• _ACTIVITY_
Find the word "company" in the data. Return every line where it appears.

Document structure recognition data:
=== Section Start ===

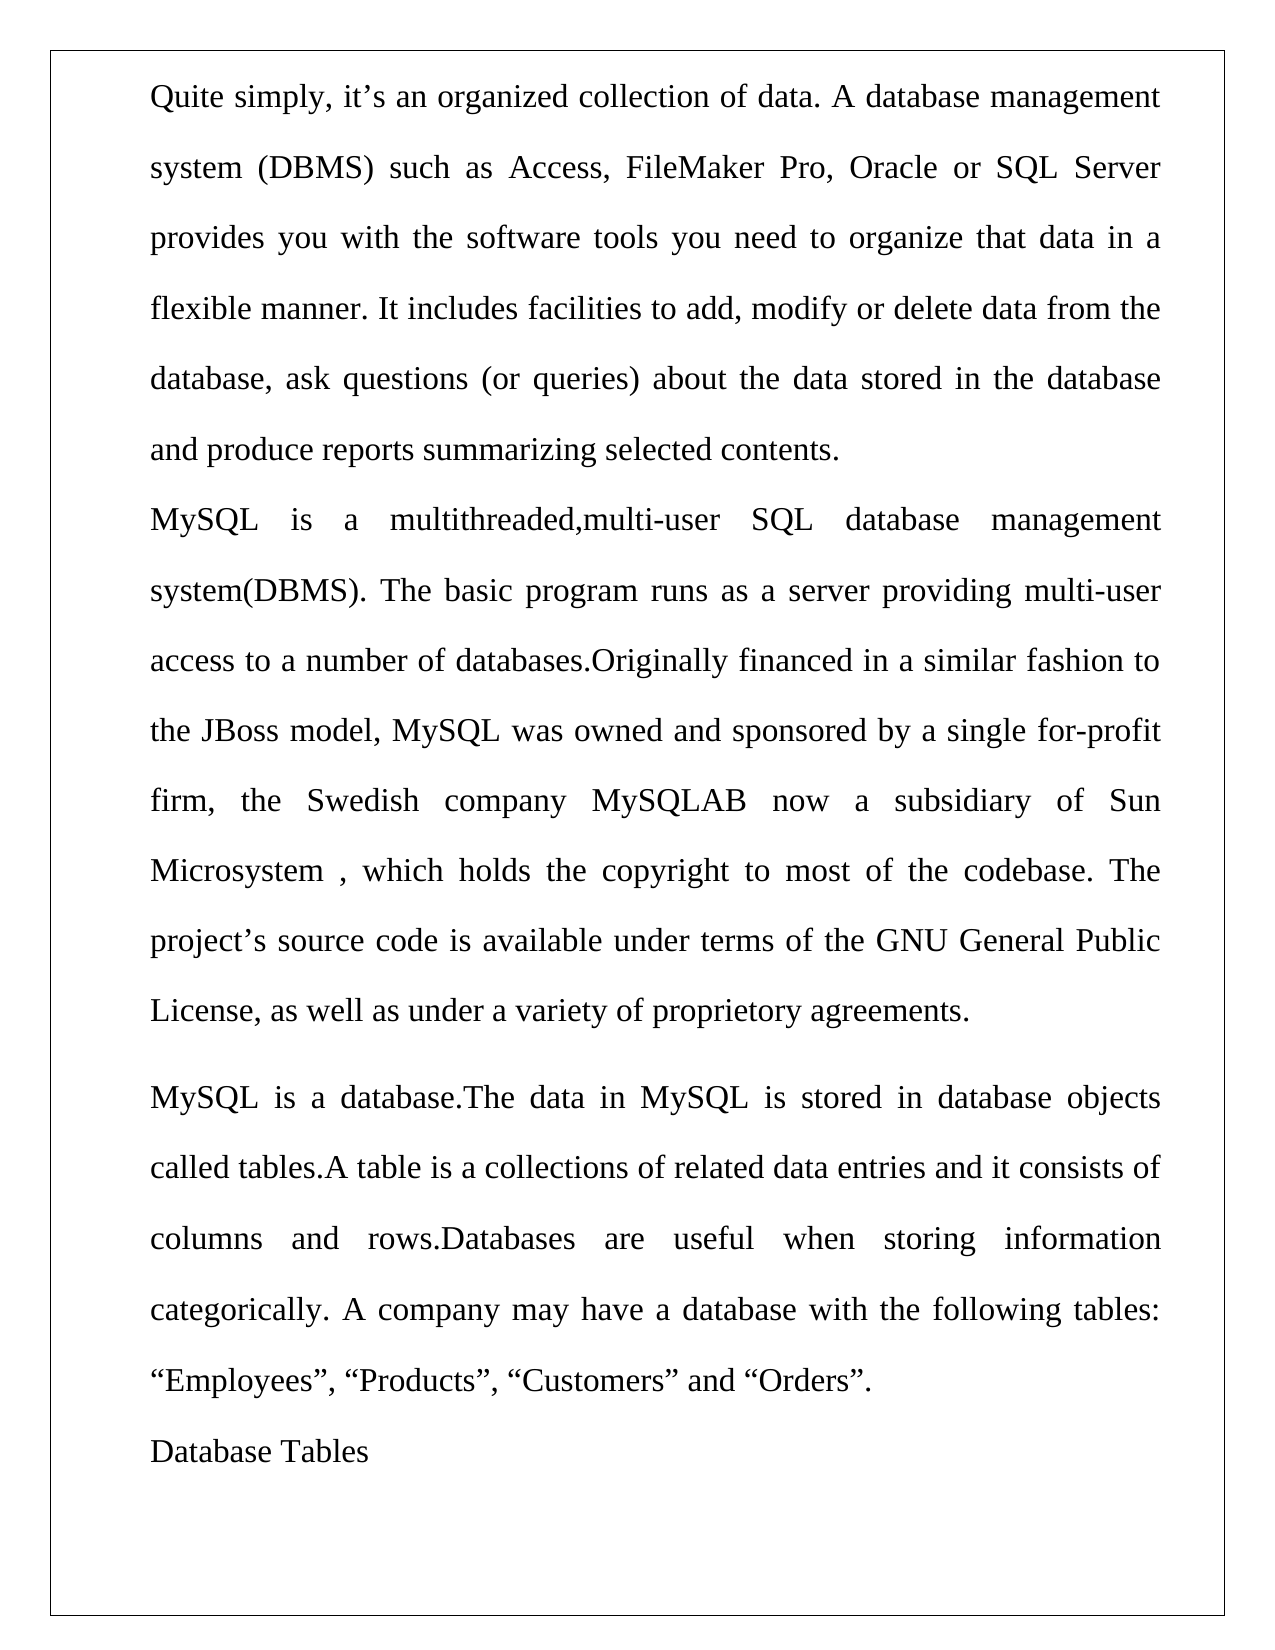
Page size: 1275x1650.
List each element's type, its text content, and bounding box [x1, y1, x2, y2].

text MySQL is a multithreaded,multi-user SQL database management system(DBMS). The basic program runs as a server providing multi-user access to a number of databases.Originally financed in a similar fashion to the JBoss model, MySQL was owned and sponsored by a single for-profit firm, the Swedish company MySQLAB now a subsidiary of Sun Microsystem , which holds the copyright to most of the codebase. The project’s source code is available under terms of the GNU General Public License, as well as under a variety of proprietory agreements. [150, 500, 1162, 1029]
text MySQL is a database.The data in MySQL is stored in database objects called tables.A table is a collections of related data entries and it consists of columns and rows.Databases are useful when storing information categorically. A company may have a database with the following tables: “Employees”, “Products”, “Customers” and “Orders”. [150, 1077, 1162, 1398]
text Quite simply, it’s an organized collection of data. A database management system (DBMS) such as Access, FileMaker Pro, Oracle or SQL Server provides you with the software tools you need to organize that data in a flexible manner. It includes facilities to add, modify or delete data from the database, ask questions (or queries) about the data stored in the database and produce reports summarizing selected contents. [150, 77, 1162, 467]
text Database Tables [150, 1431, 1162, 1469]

=== Section End ===

• _RESPONSE BELOW_
text MySQL is a multithreaded,multi-user SQL database management system(DBMS). The basic program runs as a server providing multi-user access to a number of databases.Originally financed in a similar fashion to the JBoss model, MySQL was owned and sponsored by a single for-profit firm, the Swedish company MySQLAB now a subsidiary of Sun Microsystem , which holds the copyright to most of the codebase. The project’s source code is available under terms of the GNU General Public License, as well as under a variety of proprietory agreements. [150, 500, 1162, 1029]
text MySQL is a database.The data in MySQL is stored in database objects called tables.A table is a collections of related data entries and it consists of columns and rows.Databases are useful when storing information categorically. A company may have a database with the following tables: “Employees”, “Products”, “Customers” and “Orders”. [150, 1077, 1162, 1398]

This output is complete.